Yo, aquí de nuevo con la cantaleta de las Navidades en septiembre que, honestamente, no termino de comprender. El año pasado, como no salí, dormí tranquila sin interrogantes existenciales torturándome. Ya saben, eso de que “ojos que no ven, corazón que no siente”.

Celebramos delicioso con los hijos y nietos que estaban en Panamá extrañando a los que estaban lejos, claro, pero hemos aprendido a manejar esas ausencias pues deben compartir sus cariños entre las familias de un lado y del otro. Es lo justo. Quizás algunos de ustedes lo habrán olvidado, pero el cierre del país a última hora obligó a quienes se habían mudado para nuestra casa a permanecer secuestrados aquí hasta el lunes 28 de diciembre cuando se “reabrieron fronteras”. Yo feliz.

Todo muy sencillito, sin excesos. Fue una Navidad que me recordó aquellas de mi niñez en que todo era más básico. Como en casa éramos siete hermanos, a cada uno le tocaba un número razonable de regalos que descubrir bajo el árbol.
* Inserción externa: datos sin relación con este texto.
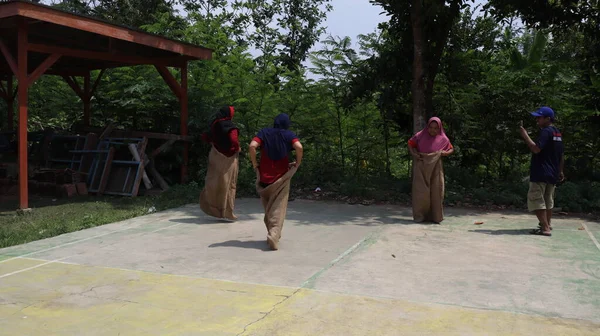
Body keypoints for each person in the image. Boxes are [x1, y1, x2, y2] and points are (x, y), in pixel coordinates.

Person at [248, 113, 303, 250]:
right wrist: (297, 163)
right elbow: (299, 147)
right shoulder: (289, 135)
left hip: (264, 177)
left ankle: (272, 232)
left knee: (268, 207)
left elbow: (252, 146)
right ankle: (273, 234)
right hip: (281, 177)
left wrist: (255, 164)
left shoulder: (264, 132)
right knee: (278, 208)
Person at [519, 106, 564, 237]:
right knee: (547, 200)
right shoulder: (557, 133)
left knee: (536, 199)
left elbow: (536, 149)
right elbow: (561, 155)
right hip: (552, 173)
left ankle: (545, 228)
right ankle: (547, 224)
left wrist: (525, 135)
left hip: (541, 172)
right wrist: (560, 171)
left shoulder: (546, 131)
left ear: (548, 119)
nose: (537, 120)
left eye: (539, 117)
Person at [408, 117, 454, 223]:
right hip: (421, 164)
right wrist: (414, 154)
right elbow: (410, 144)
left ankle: (436, 217)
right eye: (431, 128)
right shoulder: (420, 136)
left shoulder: (443, 139)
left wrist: (444, 153)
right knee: (421, 191)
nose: (433, 130)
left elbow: (451, 149)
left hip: (435, 166)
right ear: (427, 127)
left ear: (439, 128)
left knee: (436, 191)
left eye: (436, 128)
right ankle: (420, 216)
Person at [199, 106, 241, 221]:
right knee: (229, 184)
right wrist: (236, 148)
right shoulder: (230, 127)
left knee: (214, 181)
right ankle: (227, 211)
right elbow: (234, 140)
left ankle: (212, 208)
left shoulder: (214, 124)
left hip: (215, 156)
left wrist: (214, 143)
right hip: (229, 158)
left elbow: (205, 136)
Casi siempre había uno importante y otros, no tanto ni en mucha cantidad.

Se nos inculcaba el hábito del ahorro así es que cada uno iba guardado un real aquí y otro por allá pues el dinero para la “cosita” no era muy abundante que digamos y llegado diciembre salíamos a comprarle algo a cada uno de los hermanos. Artículos, que no creo que costaban más de 25 centavos, pero que se compraban luego de pensar muy bien en lo que le gustaba a quienes los recibían. Y con eso aumentaba el tesoro de cada uno.

Como en casa todo se ponía debajo del árbol y envuelto, aquello parecía un mar de regalos y la sola imagen causaba una emoción tremenda. Luego, ubicar cada uno de los paquetitos que llevaba nuestro nombre, añadía aun más a la aventura. Todo lo relacionado con Navidad ocurría en diciembre y cerca de la fecha del nacimiento de Jesús.

Se montaba el nacimiento para el cual mi mamá nos ponía a pintar yardas de papel manila simulando cerros y praderas, se compraba el arbolito, que si no me equivoco se ponía más cerca todavía de la fecha clave, pues pienso yo, que como su manejo no era tan especializado como ahora, se trataba de evitar que se secara antes de tiempo. Eso no lo puedo afirmar científicamente, es solo una conjetura propia a la que he llegado luego de mucho darle vueltas a la cosa.

Terminábamos de intercambiar regalos, ayudábamos malamente a recoger el reguero, jugábamos un rato con el “juguete principal” y a bañarse y vestirse para ir a comer arroz con pollo donde mi abuela. Éramos una tropa de más de veinte nietos, de allí el menú de paila grande. Pero a todos nos parecía fabuloso. Los nietos comíamos aparte porque se podrán imaginar que en la mesa principal solo los abuelos, sus hijos y cónyuges. A nadie le parecía raro el sistema de castas, más bien felices de estar del lado de la muchachera.

Y así, sin mayores complicaciones pasaba cada año la Navidad que jamás llegó ni en septiembre, ni en octubre, ni en noviembre y a nadie le hizo falta.